En los intentos de dar explicación al fenómeno, Ben Laden rescató del archivo las provocativas tesis de Samuel P. Huntington en su libro «El choque de las civilizaciones y la reconfiguración del orden mundial». Polemizando explícitamente con las ideas de Fukuyama sobre el fin de la historia, este profesor de Ciencias Políticas de Harvard y ex asesor de la Casa Blanca advertía ya en 1996 de un nuevo peligro: en el nuevo mundo tras la Guerra Fría los conflictos más generalizados, importantes y peligrosos no serían ya los que se produjeran entre clases sociales, ricos o pobres u otros grupos definidos por criterios económicos o armamentísticos, sino los que afectaran a pueblos pertenecientes a diferentes entidades culturales y religiosas.

Por otra parte, los nuevos resurgimientos religiosos –sobre todo, del islam– no sólo se nutrían de las clases más desfavorecidas, sino también de colectivos de clase media o alta no exentos de buena formación (técnicos, profesiones liberales, médicos). Huntington llamaba a esto «la indigenización de segunda generación». Estos nuevos movimientos fundamentalistas no hacían ascos a la tecnología o a la industrialización, preferían utilizarla para sus fines.

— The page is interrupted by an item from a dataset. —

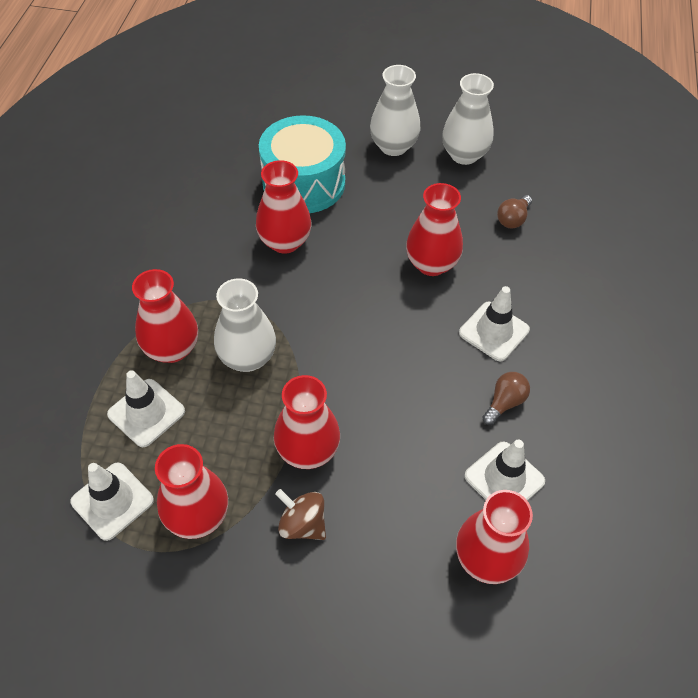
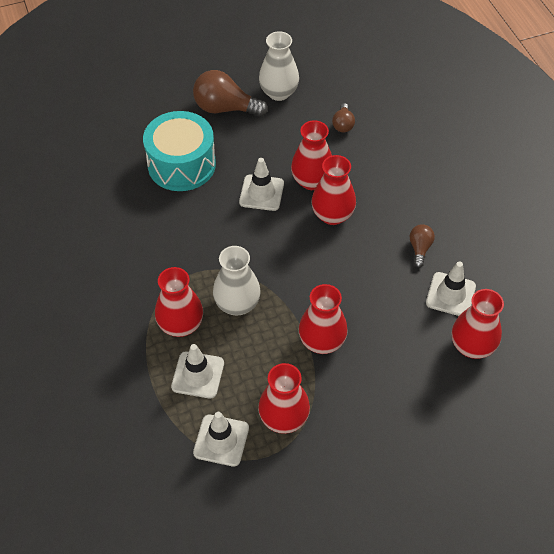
camera: 30 degrees left, 0 degrees up
red vase [256,160,311,254] -> red vase moved to [311,155,356,225]
brown spinning top [275,489,326,540] -> none
white vase [370,65,420,156] -> brown light bulb [193,70,268,117]
white traffic cone [459,286,530,361] -> white traffic cone moved to [239,158,284,211]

Como buen «indígena de segunda generación», Ben Laden conocía a la perfección los resortes emocionales de las sociedades occidentales. Era consciente de que, en la actualidad, la tecnología de los medios de comunicación puede servir de perfecta caja de resonancia a cualquier acontecimiento provocado. El devastador y cruel ataque perpetrado contra los símbolos del World Trade Center y del Pentágono –así como la respuesta de la bandera norteamericana eclipsando a miles de cuerpos desmembrados– nos ha obligado, entre otras cosas, a reflexionar desde entonces sobre este nuevo sentido de los símbolos en la «guerra contra el terror». Salvando las distancias, durante estos días, la imagen del cuerpo del otrora fantasma Ben Laden en todos los informativos tendrá la misma función que la instantánea del World Trade Center en llamas: será un signo histórico.